转录视频

本教程介绍如何使用 Speech-to-Text 转录视频文件中的音轨。

音频文件可能来自许多不同的来源。音频数据可能来自电话(如语音邮件)或视频文件所包含的音轨。

Speech-to-Text 可以从多种机器学习模型中选择一种来转录音频文件,以便完美匹配音频的原始来源。为了获得更好的语音转录结果,您可以指定原始音频的来源。这样,Speech-to-Text 就可以在处理您的音频文件时使用针对类似数据训练过的机器学习模型。

目标

  • 向 Speech-to-Text 发送视频文件的音频转录请求。

费用

本教程使用 Cloud Platform 的以下收费组件:

  • Speech-to-Text

请使用价格计算器根据您的预计使用情况来估算费用。Cloud Platform 新用户可能有资格免费试用

准备工作

本教程有几个前提条件:

准备音频数据

在从视频转录音频之前,您必须从视频文件中提取数据。提取音频数据后,您必须将其存储在 Cloud Storage 存储分区中,或者将其转换为 base64 编码。

提取音频数据

您可以使用能够处理音频和视频文件的任何文件转换工具,例如 FFmpeg

通过以下代码段,使用 ffmpeg 将视频文件转换为音频文件。

ffmpeg -i video-input-file audio-output-file

存储或转换音频数据

您可以转录本地机器或 Cloud Storage 存储分区中存储的音频文件。

通过以下命令,使用 gsutil 工具将音频文件上传到现有的 Cloud Storage 存储分区。

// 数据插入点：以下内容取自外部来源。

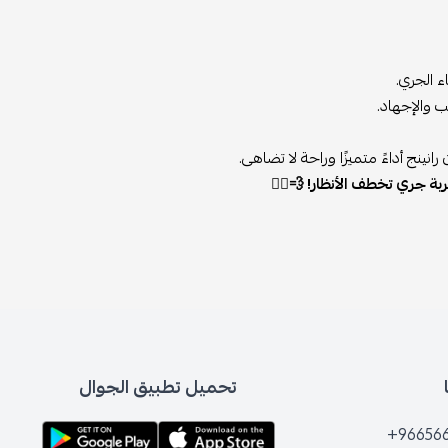
ء الجري.
 والإجهاد.
ينج أداءً متميزًا وراحة لا تضاهى.
ة جري تخطف الأنظار! 💨🏃‍♂️
تحميل تطبيق الجوال
+96656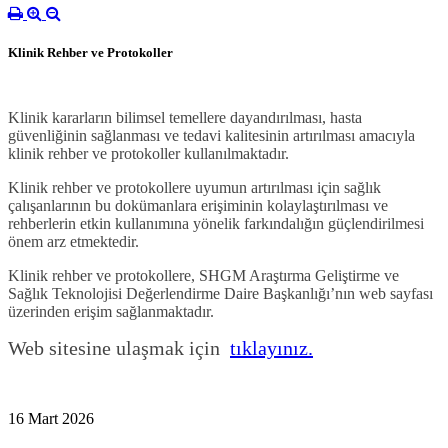
Klinik Rehber ve Protokoller
Klinik kararların bilimsel temellere dayandırılması, hasta
güvenliğinin sağlanması ve tedavi kalitesinin artırılması amacıyla
klinik rehber ve protokoller kullanılmaktadır.
Klinik rehber ve protokollere uyumun artırılması için sağlık
çalışanlarının bu dokümanlara erişiminin kolaylaştırılması ve
rehberlerin etkin kullanımına yönelik farkındalığın güçlendirilmesi
önem arz etmektedir.
Klinik rehber ve protokollere, SHGM Araştırma Geliştirme ve
Sağlık Teknolojisi Değerlendirme Daire Başkanlığı’nın web sayfası
üzerinden erişim sağlanmaktadır.
Web sitesine ulaşmak için
tıklayınız.
16 Mart 2026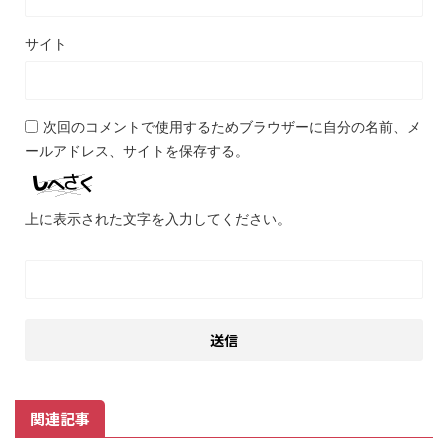
サイト
次回のコメントで使用するためブラウザーに自分の名前、メ
ールアドレス、サイトを保存する。
上に表示された文字を入力してください。
関連記事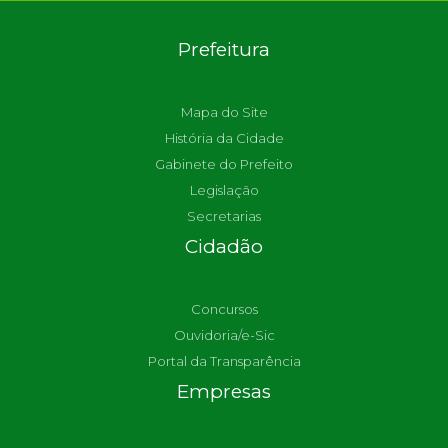
Prefeitura
Mapa do Site
História da Cidade
Gabinete do Prefeito
Legislação
Secretarias
Cidadão
Concursos
Ouvidoria/e-Sic
Portal da Transparência
Empresas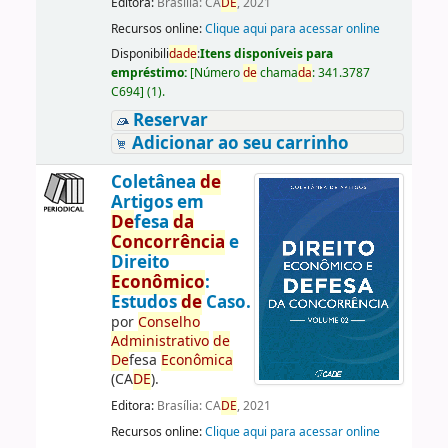
Editora:
Brasília: CA
DE
, 2021
Recursos online:
Clique aqui para acessar online
Disponibili
da
de
:
Itens disponíveis para
empréstimo:
[
Número
de
chama
da
:
341.3787
C694
]
(1).
Reservar
Adicionar ao seu carrinho
Coletânea
de
Artigos em
De
fesa
da
Concorrência
e
Direito
Econômico
:
Estudos
de
Caso.
por
Conselho
Administrativo
de
De
fesa
Econômica
(CA
DE
).
Editora:
Brasília: CA
DE
, 2021
Recursos online:
Clique aqui para acessar online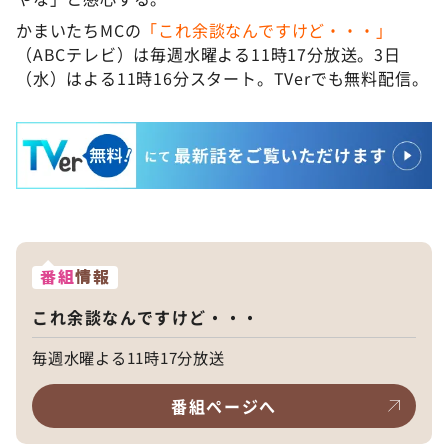
かまいたちMCの
「これ余談なんですけど・・・」
（ABCテレビ）は毎週水曜よる11時17分放送。3日
（水）はよる11時16分スタート。TVerでも無料配信。
番組
情報
これ余談なんですけど・・・
毎週水曜よる11時17分放送
番組ページへ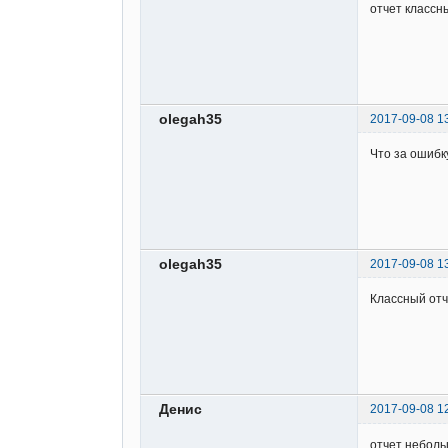
отчет классны
olegah35
2017-09-08 1
Что за ошибк
olegah35
2017-09-08 1
Классный отч
Денис
2017-09-08 1
отчет неболь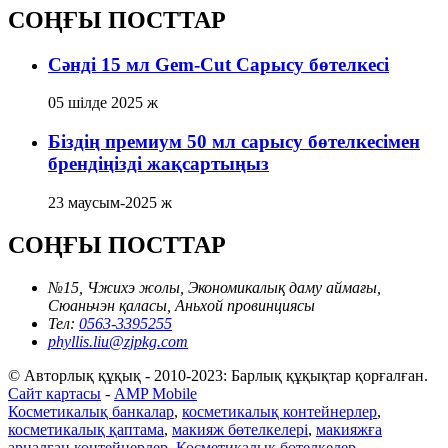
СОҢҒЫ ПОСТТАР
Сәнді 15 мл Gem-Cut Сарысу бөтелкесі
05 шілде 2025 ж
Біздің премиум 50 мл сарысу бөтелкесімен
брендіңізді жақсартыңыз
23 маусым-2025 ж
СОҢҒЫ ПОСТТАР
№15, Чжихэ жолы, Экономикалық даму аймағы,
Сюаньчэн қаласы, Аньхой провинциясы
Тел:
0563-3395255
phyllis.liu@zjpkg.com
© Авторлық құқық - 2010-2023: Барлық құқықтар қорғалған.
Сайт картасы
-
AMP Mobile
Косметикалық банкалар
,
косметикалық контейнерлер
,
косметикалық қаптама
,
макияж бөтелкелері
,
макияжға
арналған контейнерлер
,
Косметикалық бөтелкелер
,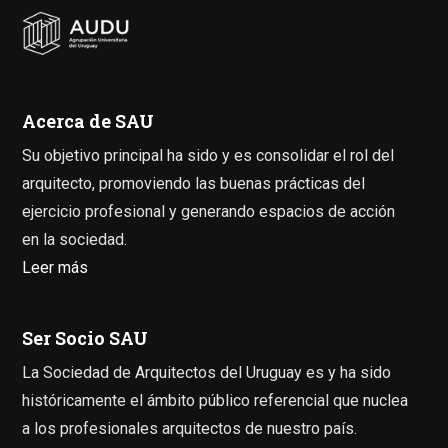
Acerca de SAU
Su objetivo principal ha sido y es consolidar el rol del
arquitecto, promoviendo las buenas prácticas del
ejercicio profesional y generando espacios de acción
en la sociedad.
Leer más
Ser Socio SAU
La Sociedad de Arquitectos del Uruguay es y ha sido
históricamente el ámbito público referencial que nuclea
a los profesionales arquitectos de nuestro país.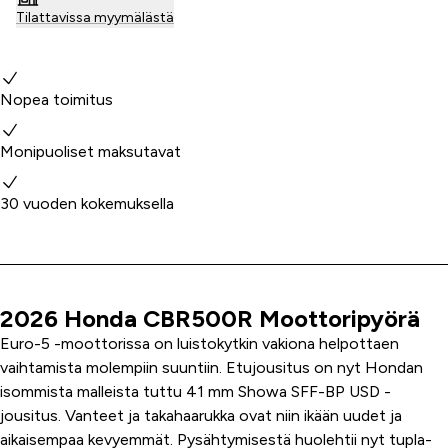
Tilattavissa myymälästä
Miksi valita meidät?
Nopea toimitus
Monipuoliset maksutavat
30 vuoden kokemuksella
2026 Honda CBR500R Moottoripyörä
Tuoteinfo
Euro-5 -moottorissa on luistokytkin vakiona helpottaen
vaihtamista molempiin suuntiin. Etujousitus on nyt Hondan
isommista malleista tuttu 41 mm Showa SFF-BP USD -
jousitus. Vanteet ja takahaarukka ovat niin ikään uudet ja
aikaisempaa kevyemmät. Pysähtymisestä huolehtii nyt tupla-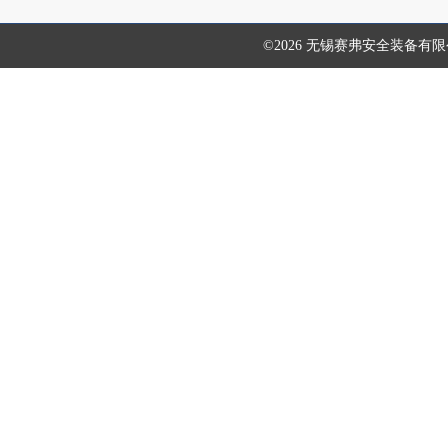
©2026 无锡赛弗安全装备有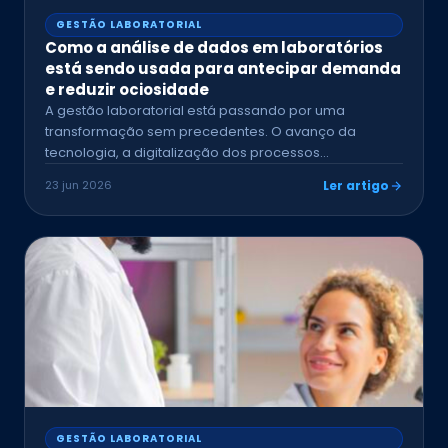
GESTÃO LABORATORIAL
Como a análise de dados em laboratórios
está sendo usada para antecipar demanda
e reduzir ociosidade
A gestão laboratorial está passando por uma
transformação sem precedentes. O avanço da
tecnologia, a digitalização dos processos…
23 jun 2026
Ler artigo
GESTÃO LABORATORIAL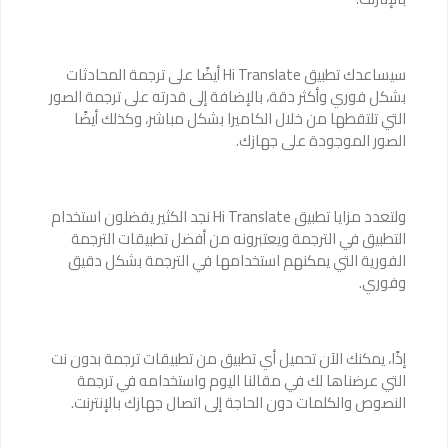
سيساعدك تطبيق Hi Translate أيضًا على ترجمة المحادثات
بشكل فوري وأكثر دقة، بالإضافة إلى قدرته على ترجمة الصور
التي تلتقطها من خلال الكاميرا بشكل مباشر، وكذلك أيضًا
الصور الموجودة على جهازك.
ولتعدد مزايا تطبيق Hi Translate نجد الكثير يفضلون استخدام
التطبيق في الترجمة ويعتبرونه من أفضل تطبيقات الترجمة
الفورية التي يمكنهم استخدامها في الترجمة بشكل دقيق
وفوري.
إذًا، يمكنك الآن تحميل أي تطبيق من تطبيقات ترجمة بدون نت
التي عرضناها لك في مقالنا اليوم واستخدامه في ترجمة
النصوص والكلمات دون الحاجة إلى اتصال جهازك بالإنترنت.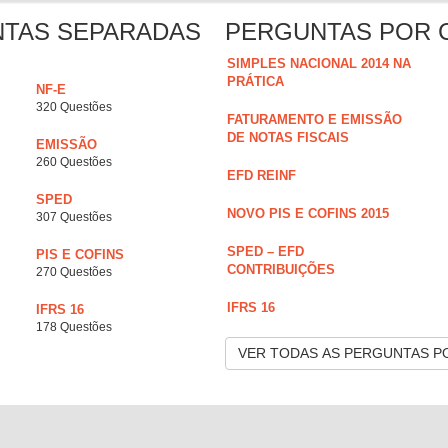
NTAS SEPARADAS
PERGUNTAS POR 
SIMPLES NACIONAL 2014 NA
PRÁTICA
NF-E
320 Questões
FATURAMENTO E EMISSÃO
DE NOTAS FISCAIS
EMISSÃO
260 Questões
EFD REINF
SPED
NOVO PIS E COFINS 2015
307 Questões
SPED – EFD
PIS E COFINS
CONTRIBUIÇÕES
270 Questões
IFRS 16
IFRS 16
178 Questões
VER TODAS AS PERGUNTAS P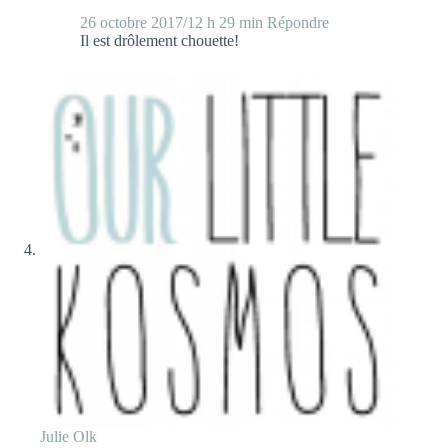
26 octobre 2017/12 h 29 min
Répondre
Il est drôlement chouette!
Julie Olk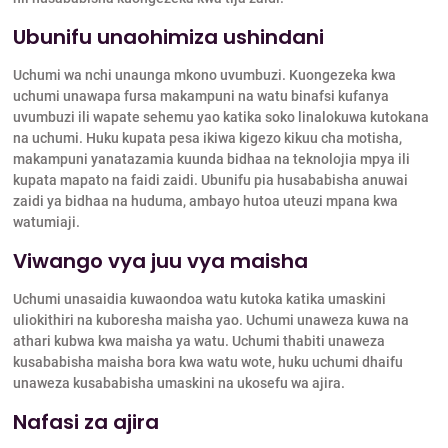
Ubunifu unaohimiza ushindani
Uchumi wa nchi unaunga mkono uvumbuzi. Kuongezeka kwa
uchumi unawapa fursa makampuni na watu binafsi kufanya
uvumbuzi ili wapate sehemu yao katika soko linalokuwa kutokana
na uchumi. Huku kupata pesa ikiwa kigezo kikuu cha motisha,
makampuni yanatazamia kuunda bidhaa na teknolojia mpya ili
kupata mapato na faidi zaidi. Ubunifu pia husababisha anuwai
zaidi ya bidhaa na huduma, ambayo hutoa uteuzi mpana kwa
watumiaji.
Viwango vya juu vya maisha
Uchumi unasaidia kuwaondoa watu kutoka katika umaskini
uliokithiri na kuboresha maisha yao. Uchumi unaweza kuwa na
athari kubwa kwa maisha ya watu. Uchumi thabiti unaweza
kusababisha maisha bora kwa watu wote, huku uchumi dhaifu
unaweza kusababisha umaskini na ukosefu wa ajira.
Nafasi za ajira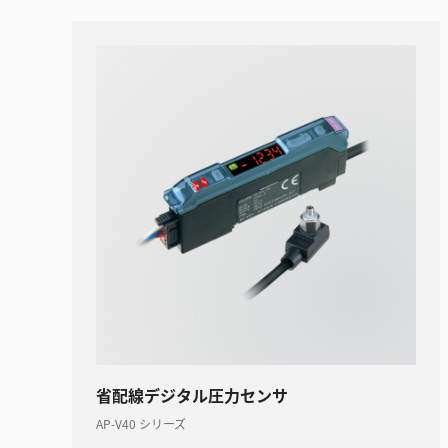
省配線デジタル圧力センサ
AP-V40 シリーズ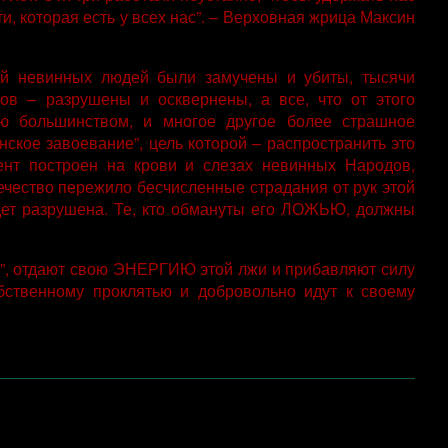
и, которая есть у всех нас”. – Верховная жрица Максин
ей невинных людей были замучены и убиты, тысячи
в – разрушены и осквернены, а все, что от этого
ию большинством, и многое другое более страшное
нское завоевание”, цель которой – распространить это
нт построен на крови и слезах невинных Народов,
ечество пережило бесчисленные страдания от рук этой
дет разрушена. Те, кто обмануты его ЛОЖЬЮ, должны
”, отдают свою ЭНЕРГИЮ этой лжи и прибавляют силу
бственному проклятью и добровольно идут к своему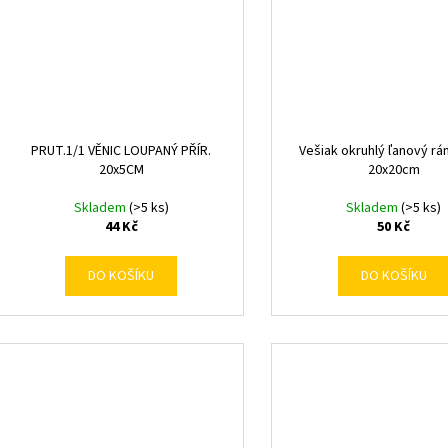
PRUT.1/1 VĚNIC LOUPANÝ PŘÍR.
Vešiak okruhlý ľanový rám
20x5CM
20x20cm
Skladem
(>5 ks)
Skladem
(>5 ks)
44 Kč
50 Kč
DO KOŠÍKU
DO KOŠÍKU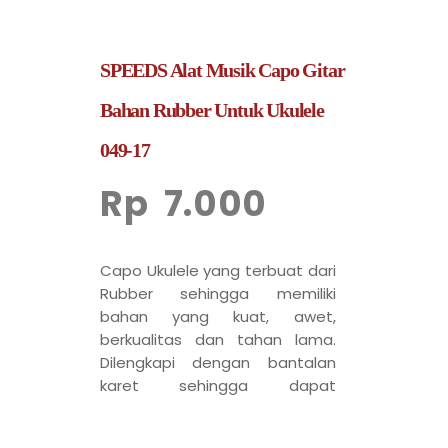
SPEEDS Alat Musik Capo Gitar
Bahan Rubber Untuk Ukulele
049-17
Rp
7.000
Capo Ukulele yang terbuat dari
Rubber sehingga memiliki
bahan yang kuat, awet,
berkualitas dan tahan lama.
Dilengkapi dengan bantalan
karet sehingga dapat
melindungi frame dan senar.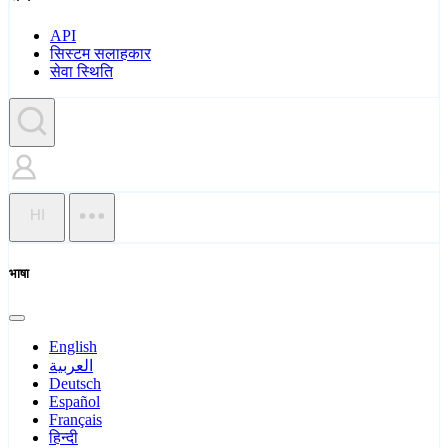
API
सिस्टम सलाहकार
सेवा स्थिति
HI
भाषा
English
العربية
Deutsch
Español
Français
हिन्दी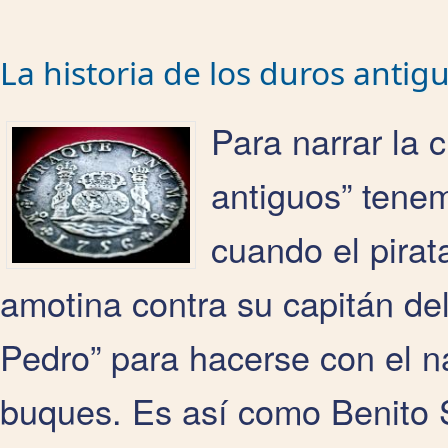
La historia de los duros antig
Para narrar la c
antiguos” tenem
cuando el pirat
amotina contra su capitán de
Pedro” para hacerse con el na
buques. Es así como Benito 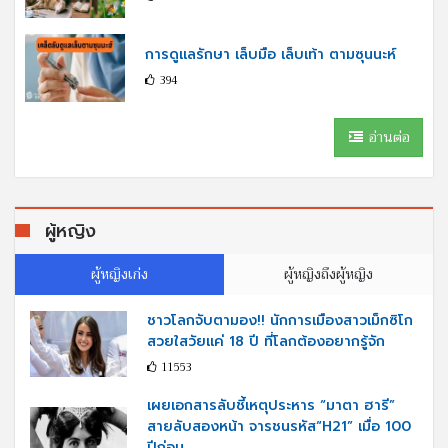
การดูแลรักษา เล็บมือ เล็บเท้า ตามซุนนะห์
394
อ่านต่อ
ผู้หญิง
ผู้หญิงเก่ง
ผู้หญิงถึงผู้หญิง
ชาวโลกจับตามอง!! นักการเมืองสาวเม็กซิโก
สวยใสวัยแค่ 18 ปี ที่โลกต้องอยากรู้จัก
11553
เผยเอกสารลับชี้เหตุประหาร “มาตา ฮารี”
สายลับสองหน้า จารชนรหัส“H21” เมื่อ 100
ปีก่อน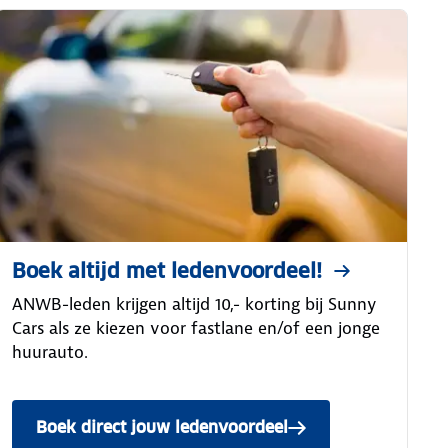
Boek altijd met ledenvoordeel!
ANWB-leden krijgen altijd 10,- korting bij Sunny
Cars als ze kiezen voor fastlane en/of een jonge
huurauto.
Boek direct jouw ledenvoordeel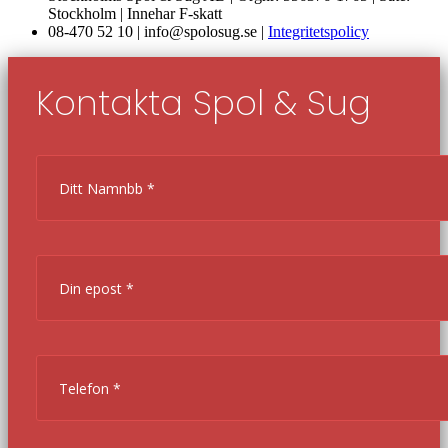
Stockholm | Innehar F-skatt
08-470 52 10 | info@spolosug.se |
Integritetspolicy
Kontakta Spol & Sug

gsutil cp audio-output-file storage-bucket-uri

如果您使用本地文件并且打算从命令行使用 curl 工具来发送请求,则必须首先将音频文件转换为 base64 编码的数据

请使用以下命令将音频文件转换为文本文件。

base64 audio-output-file -w 0 > audio-data-text

发送请求

请使用以下代码将转录请求发送到 Speech-to-Text。

本地文件请求

协议

如需了解完整的详细信息,请参阅 speech:recognize API 端点。

如需执行同步语音识别,请发出 POST 请求并提供相应的请求正文。以下示例展示了一个使用 curl 发出的 POST 请求。该示例使用通过 Google Cloud Cloud SDK 为项目设置的服务帐号的访问令牌。如需了解有关安装 Cloud SDK、建立项目和服务帐号以及获取访问令牌的说明,请参阅快速入门

curl -s -H "Content-Type: application/json" \
    -H "Authorization: Bearer $(gcloud auth application-default print-access-token)" \
    https://speech.googleapis.com/v1/speech:recognize \
    --data '{
    "config": {
        "encoding": "LINEAR16",
        "sampleRateHertz": 16000,
        "languageCode": "en-US",
        "model": "video"
    },
    "audio": {
        "uri": "gs://cloud-samples-tests/speech/Google_Gnome.wav"
    }
}'

如需详细了解如何配置请求正文,请参阅 RecognitionConfig 参考文档。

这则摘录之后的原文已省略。